ZIONSVILLE, Ind. — There’s a good reason your grandpa’s hog barn wasn’t built close to the homestead, or why a line of evergreen trees was planted on the border of the family farm.
Indiana’s founding farm families designed their properties based on what made sense at the time.
Maplelawn Farmstead, a nonprofit in Zionsville, is a living museum that gives a glimpse into an almost 200-year-old farm.
“When areas were first settled and farmsteads were first built, there were certain factors that affected how a farmstead was laid out,” explained Tommy Kleckner, spokesman from Indiana Landmarks, during a tour hosted by Indiana Barn Foundation.
“One of those was weather conditions. As you get further south, it didn’t matter. Buildings were further away.
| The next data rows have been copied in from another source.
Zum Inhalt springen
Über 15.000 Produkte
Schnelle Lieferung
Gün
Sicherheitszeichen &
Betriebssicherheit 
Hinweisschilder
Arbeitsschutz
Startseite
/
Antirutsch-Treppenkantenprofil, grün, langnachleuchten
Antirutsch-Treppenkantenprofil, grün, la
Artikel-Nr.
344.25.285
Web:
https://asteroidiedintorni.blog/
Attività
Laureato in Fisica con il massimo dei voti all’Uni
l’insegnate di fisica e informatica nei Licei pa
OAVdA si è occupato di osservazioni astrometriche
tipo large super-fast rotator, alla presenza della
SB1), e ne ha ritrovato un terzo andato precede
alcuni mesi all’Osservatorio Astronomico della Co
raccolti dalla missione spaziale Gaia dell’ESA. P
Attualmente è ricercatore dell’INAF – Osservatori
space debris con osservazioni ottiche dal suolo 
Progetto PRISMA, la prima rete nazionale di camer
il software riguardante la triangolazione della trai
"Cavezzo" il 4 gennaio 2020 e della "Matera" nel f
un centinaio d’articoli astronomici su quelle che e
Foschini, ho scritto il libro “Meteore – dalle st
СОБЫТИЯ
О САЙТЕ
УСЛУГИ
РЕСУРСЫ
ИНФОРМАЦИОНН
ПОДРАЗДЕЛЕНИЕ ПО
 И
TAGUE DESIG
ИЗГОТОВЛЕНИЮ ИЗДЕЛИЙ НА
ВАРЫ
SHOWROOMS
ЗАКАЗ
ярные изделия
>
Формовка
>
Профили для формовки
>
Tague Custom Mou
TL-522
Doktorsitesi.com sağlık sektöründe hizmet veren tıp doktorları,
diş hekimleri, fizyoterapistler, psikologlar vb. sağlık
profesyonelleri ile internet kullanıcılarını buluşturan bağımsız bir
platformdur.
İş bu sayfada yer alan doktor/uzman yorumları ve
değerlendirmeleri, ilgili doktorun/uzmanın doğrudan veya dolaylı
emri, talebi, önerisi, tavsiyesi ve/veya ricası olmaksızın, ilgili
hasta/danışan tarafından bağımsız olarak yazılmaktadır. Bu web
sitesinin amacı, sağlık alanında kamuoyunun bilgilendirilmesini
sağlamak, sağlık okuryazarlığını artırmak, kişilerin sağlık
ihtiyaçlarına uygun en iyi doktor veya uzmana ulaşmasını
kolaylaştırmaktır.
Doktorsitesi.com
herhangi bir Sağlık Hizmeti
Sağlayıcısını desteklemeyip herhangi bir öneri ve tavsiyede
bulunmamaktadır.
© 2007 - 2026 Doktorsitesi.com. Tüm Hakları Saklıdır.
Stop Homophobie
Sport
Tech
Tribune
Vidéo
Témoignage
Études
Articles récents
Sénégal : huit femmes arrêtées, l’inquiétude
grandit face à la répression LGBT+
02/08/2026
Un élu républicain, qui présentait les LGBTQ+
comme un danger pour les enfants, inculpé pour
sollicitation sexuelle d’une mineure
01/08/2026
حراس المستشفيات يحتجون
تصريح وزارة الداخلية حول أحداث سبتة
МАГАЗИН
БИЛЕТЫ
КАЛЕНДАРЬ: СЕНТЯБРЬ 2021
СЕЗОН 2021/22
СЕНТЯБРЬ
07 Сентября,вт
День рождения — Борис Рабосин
You get further north, you start to see building groupings come closer together to cut down on the amount of time outside.”
Windbreaks and groves were placed to protect buildings from the cold north winds in wintertime.
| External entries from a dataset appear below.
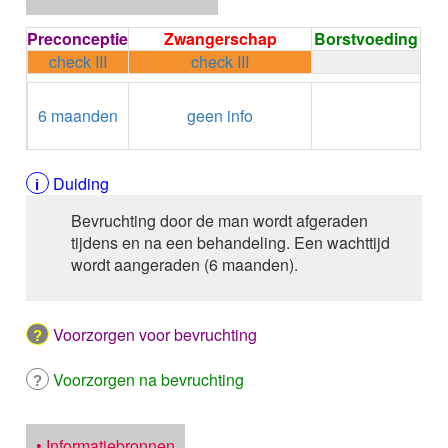
ALPELISIB
ALPRAZOLAM
Preconceptie
Zwangerschap
Borstvoeding
ALPROSTADIL
check III
check III
ALPROSTADIL IV
ALTEPLASE
←
Condoom
ALTIZIDE
6 maanden
geen info
gebruiken /
ALUMINIUM HYDROXIDE
Onthouding
ALUMINIUM OXIDE
ALUMINIUM OXIDE / MAGNESIUM HYDROXYDE
Duiding
ALVERINE citraat
Bevruchting door de man wordt afgeraden
ALVERINE/SIMETICON
tijdens en na een behandeling. Een wachttijd
AMBRISENTAN
wordt aangeraden (6 maanden).
AMBROXOL HCl buccaal
AMBROXOL HCl oraal
AMFOTERICINE B
Voorzorgen voor bevruchting
AMIKACINE inhalatie
AMIKACINE parenteraal
AMILORIDE
Voorzorgen na bevruchting
AMINOLEVULINEZUUR
5-Aminolevulinezuur
AMIODARON HCl
• Informatiebronnen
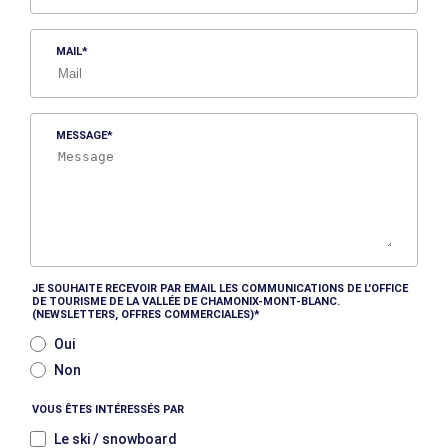
MAIL
MESSAGE
JE SOUHAITE RECEVOIR PAR EMAIL LES COMMUNICATIONS DE L'OFFICE
DE TOURISME DE LA VALLÉE DE CHAMONIX-MONT-BLANC.
(NEWSLETTERS, OFFRES COMMERCIALES)
Oui
Non
VOUS ÊTES INTÉRESSÉS PAR
Le ski / snowboard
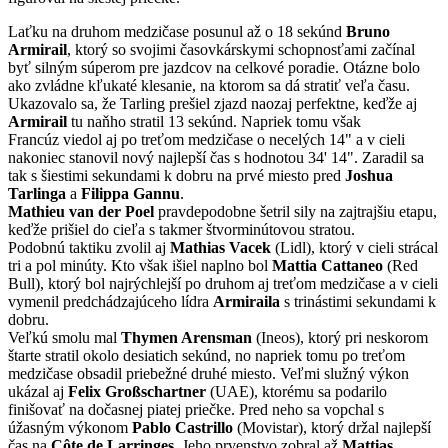
Laťku na druhom medzičase posunul až o 18 sekúnd
Bruno
Armirail
, ktorý so svojimi časovkárskymi schopnosťami začínal
byť silným súperom pre jazdcov na celkové poradie. Otázne bolo
ako zvládne kľukaté klesanie, na ktorom sa dá stratiť veľa času.
Ukazovalo sa, že Tarling prešiel zjazd naozaj perfektne, keďže aj
Armirail
tu naňho stratil 13 sekúnd. Napriek tomu však
Francúz viedol aj po treťom medzičase o necelých 14" a v cieli
nakoniec stanovil nový najlepší čas s hodnotou 34' 14". Zaradil sa
tak s šiestimi sekundami k dobru na prvé miesto pred
Joshua
Tarlinga
a
Filippa Gannu
.
Mathieu van der Poel
pravdepodobne šetril sily na zajtrajšiu etapu,
keďže prišiel do cieľa s takmer štvorminútovou stratou.
Podobnú taktiku zvolil aj
Mathias Vacek
(Lidl), ktorý v cieli strácal
tri a pol minúty. Kto však išiel naplno bol
Mattia Cattaneo
(Red
Bull), ktorý bol najrýchlejší po druhom aj treťom medzičase a v cieli
vymenil predchádzajúceho lídra
Armiraila
s trinástimi sekundami k
dobru.
Veľkú smolu mal
Thymen Arensman
(Ineos), ktorý pri neskorom
štarte stratil okolo desiatich sekúnd, no napriek tomu po treťom
medzičase obsadil priebežné druhé miesto. Veľmi služný výkon
ukázal aj
Felix Großschartner
(UAE), ktorému sa podarilo
finišovať na dočasnej piatej priečke. Pred neho sa vopchal s
úžasným výkonom
Pablo Castrillo
(Movistar), ktorý držal najlepší
čas na
Côte de Larringes
. Jeho prvenstvo zobral až
Mattias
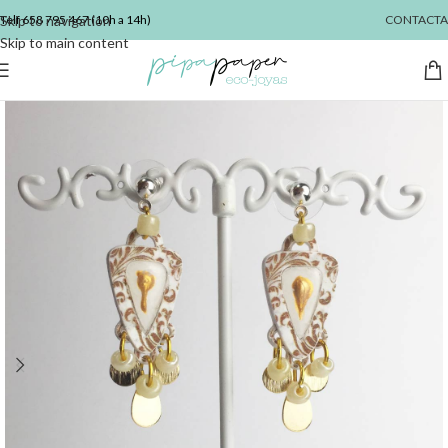
Skip to navigation
Telf
658 795 467
(10h a 14h)
CONTACTA
Skip to main content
Ethnic traditions also affected how farmsteads were laid out.
“As Europeans traditions were brought over by early immigrants, the first and second generations held to those,” Kleckner said.
“Then you started to see changes in agriculture dictate more of how buildings were laid out. You also had land surveys that affected how farmsteads were laid out.”
At Maplelawn Farmstead, land surveys played a big role in design.
The farm was oriented with the roadways in a grid system — a common feature of farms in northern Indiana.
“As you get down south, you start to see topography be more of the factor of how a farmstead was laid out,” Kleckner said. “They put the barn and house in the flattest area. But here, you’ve got the house toward the main roadway, the buildings behind.”
“What’s wonderful about Maplelawn Farmstead is how intact it is — the fact that this many historic agricultural outbuildings survived.”
The farmstead tells the story of how agriculture evolved from when the area was first settled.
Grain storage was located near livestock barns to make life easier.
“They would have been growing multiple crops,” Kleckner said. “It was about self-sufficiency. There would have been corn, barley, wheat. And that continued until the turn of the 20th century.
“The mechanization of farms was evident. Early on it was hand-shucking ears of corn from the field to a wagon. Once mechanical corn pickers came around, you started to see buildings built for storage of ear corn — the corn crib.
“Once we got combines, we started to see early grain bins show up on the farm. Early corn storage would have been simple little wood structures.”
The theme of self-sufficiency can be found throughout the farm’s life. The families who owned the farm raised chickens and hogs in addition to growing crops.
The chickens were kept closer to the house so the farmers could keep an eye out for predators. The hogs were kept further away because, well, they don’t smell so great.
Through hard work and care, the farm continues to be a part of Indiana’s rural history.